Requirement
Your answer should be every line from the records that contains "Rendered".

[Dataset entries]

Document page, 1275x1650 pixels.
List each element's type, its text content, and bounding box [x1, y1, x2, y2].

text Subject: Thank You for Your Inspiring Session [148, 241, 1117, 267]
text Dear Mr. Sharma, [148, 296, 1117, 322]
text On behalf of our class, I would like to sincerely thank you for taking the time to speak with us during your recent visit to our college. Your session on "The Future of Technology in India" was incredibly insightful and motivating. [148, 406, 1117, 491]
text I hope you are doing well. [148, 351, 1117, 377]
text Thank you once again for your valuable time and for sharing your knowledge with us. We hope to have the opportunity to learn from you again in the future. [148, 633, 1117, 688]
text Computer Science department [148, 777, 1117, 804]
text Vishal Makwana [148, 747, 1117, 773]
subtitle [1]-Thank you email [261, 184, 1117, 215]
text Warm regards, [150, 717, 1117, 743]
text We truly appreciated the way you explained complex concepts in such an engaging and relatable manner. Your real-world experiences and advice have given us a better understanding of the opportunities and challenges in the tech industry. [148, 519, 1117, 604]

==

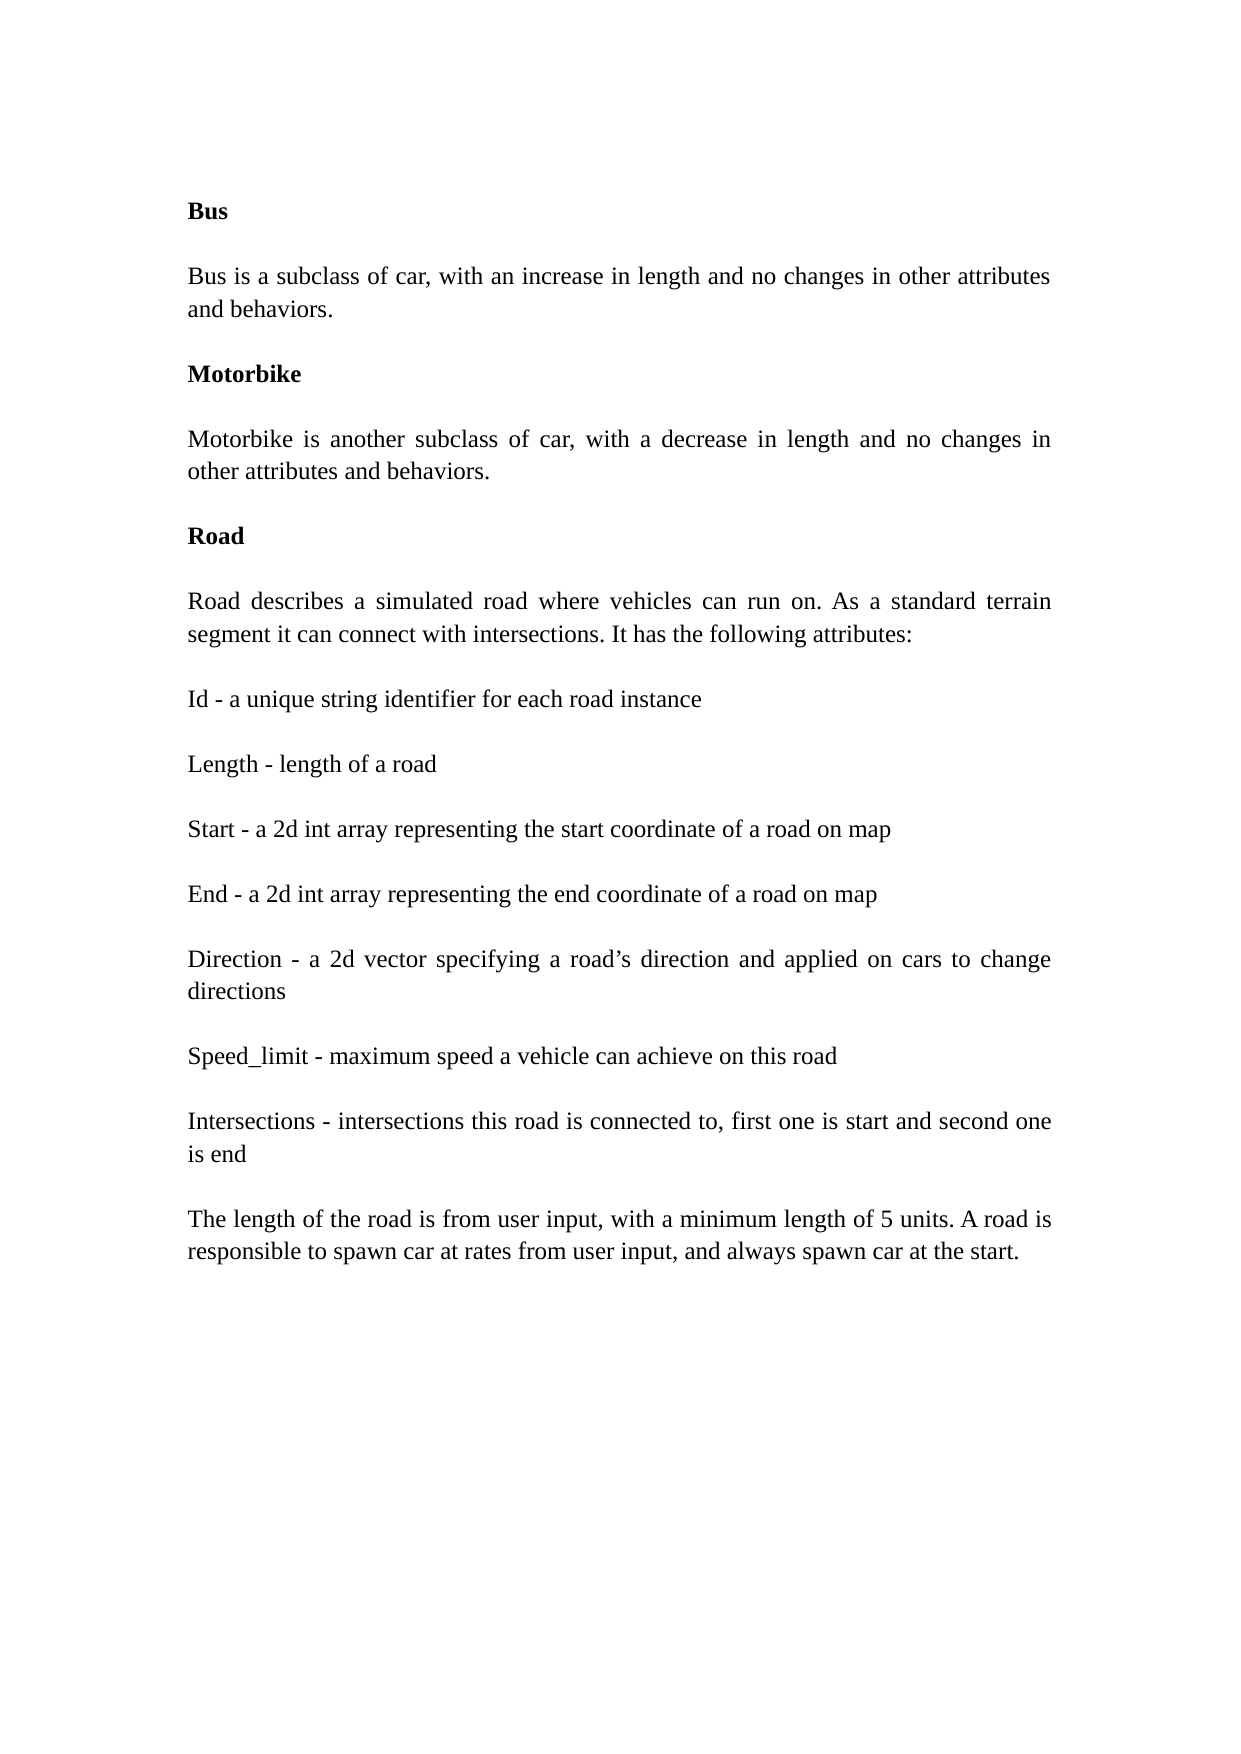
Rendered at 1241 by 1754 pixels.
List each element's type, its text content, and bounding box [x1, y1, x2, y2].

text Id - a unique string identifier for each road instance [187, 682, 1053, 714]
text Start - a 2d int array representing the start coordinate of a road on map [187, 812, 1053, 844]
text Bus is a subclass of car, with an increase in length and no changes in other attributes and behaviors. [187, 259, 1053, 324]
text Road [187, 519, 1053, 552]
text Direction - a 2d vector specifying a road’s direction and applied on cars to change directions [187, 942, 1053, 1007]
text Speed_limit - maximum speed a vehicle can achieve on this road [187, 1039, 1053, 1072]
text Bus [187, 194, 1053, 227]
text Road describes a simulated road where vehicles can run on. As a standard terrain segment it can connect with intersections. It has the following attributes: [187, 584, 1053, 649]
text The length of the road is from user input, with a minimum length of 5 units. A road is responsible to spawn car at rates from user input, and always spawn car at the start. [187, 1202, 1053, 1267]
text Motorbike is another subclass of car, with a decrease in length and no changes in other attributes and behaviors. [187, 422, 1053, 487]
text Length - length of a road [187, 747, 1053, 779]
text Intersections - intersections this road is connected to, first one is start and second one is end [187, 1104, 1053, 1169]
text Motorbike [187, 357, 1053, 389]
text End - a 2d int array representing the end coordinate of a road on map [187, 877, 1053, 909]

...

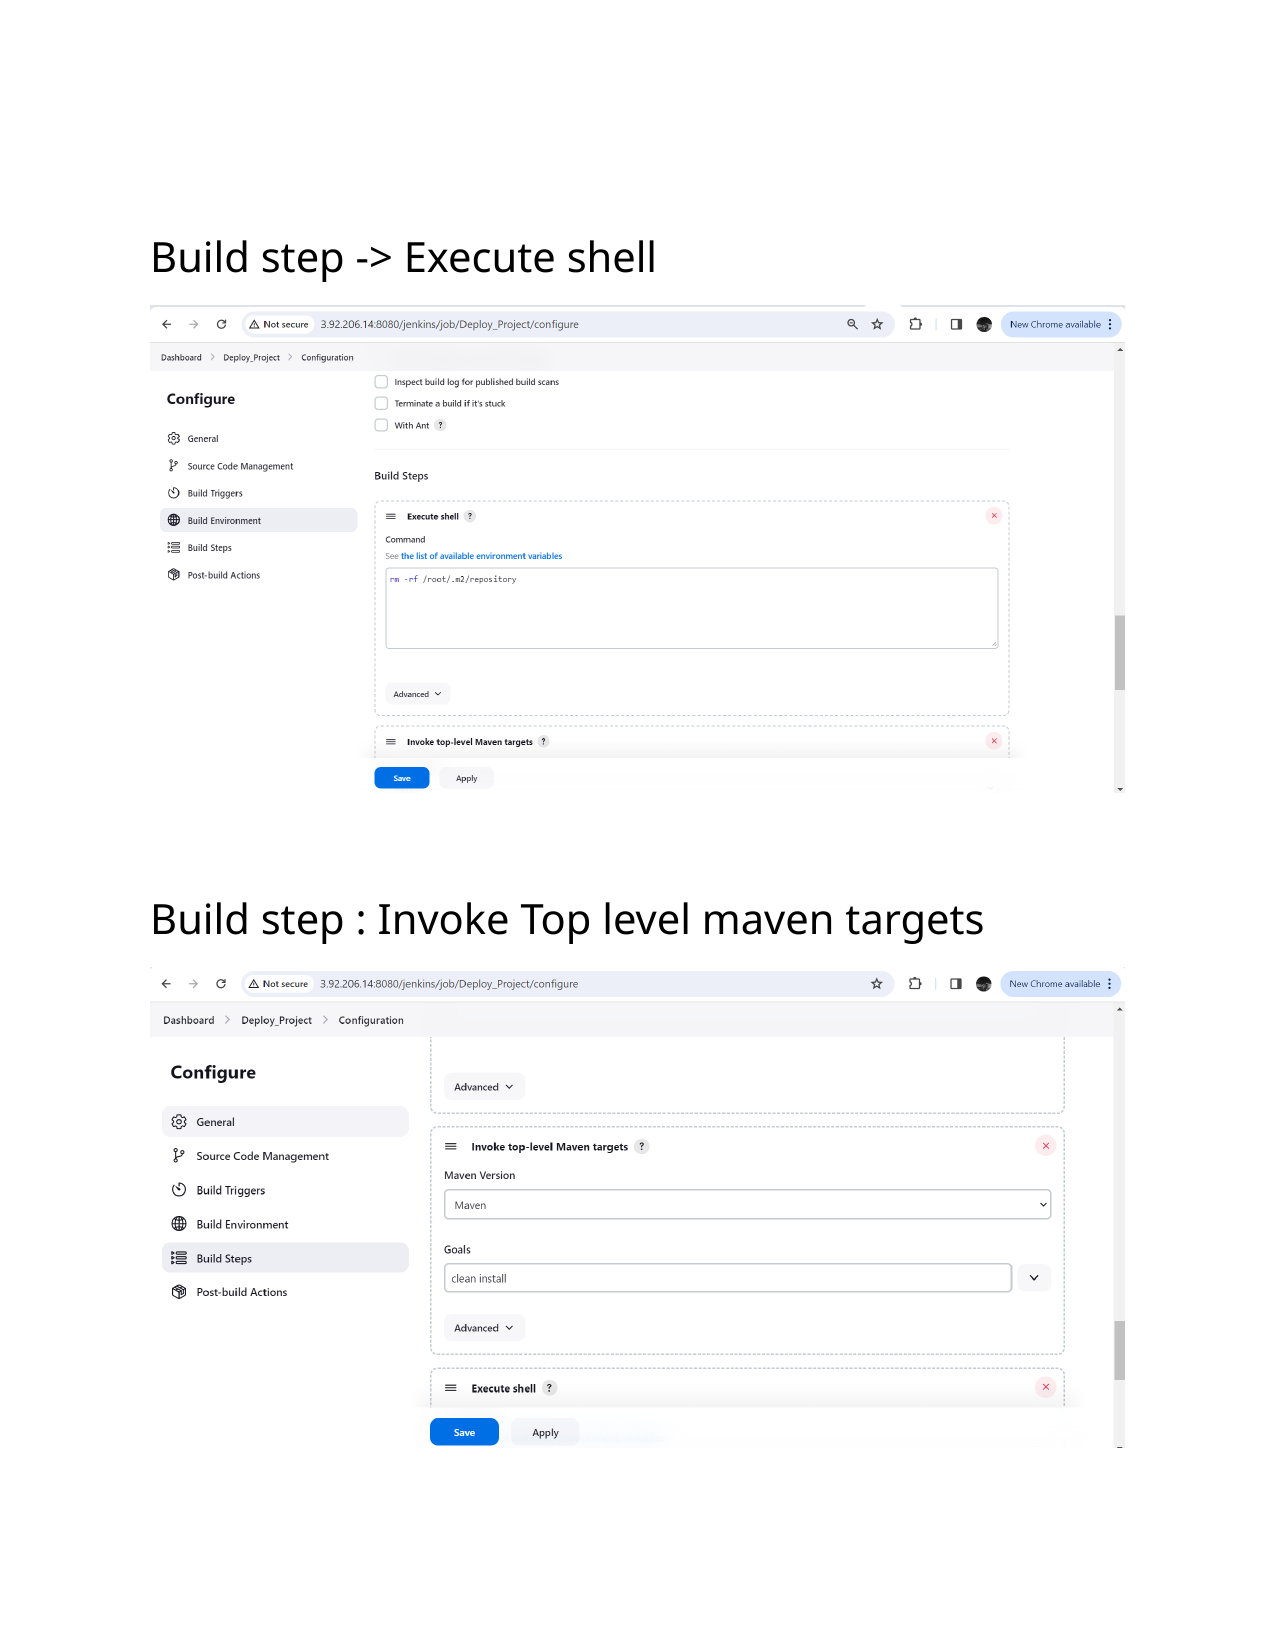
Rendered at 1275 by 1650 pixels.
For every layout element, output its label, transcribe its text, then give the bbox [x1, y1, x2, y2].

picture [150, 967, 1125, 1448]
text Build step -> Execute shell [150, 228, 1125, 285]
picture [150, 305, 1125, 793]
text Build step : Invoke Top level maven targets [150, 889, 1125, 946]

Task result
Rendered at 1241 by 1754 pixels.
Rendered at 1275 by 1650 pixels.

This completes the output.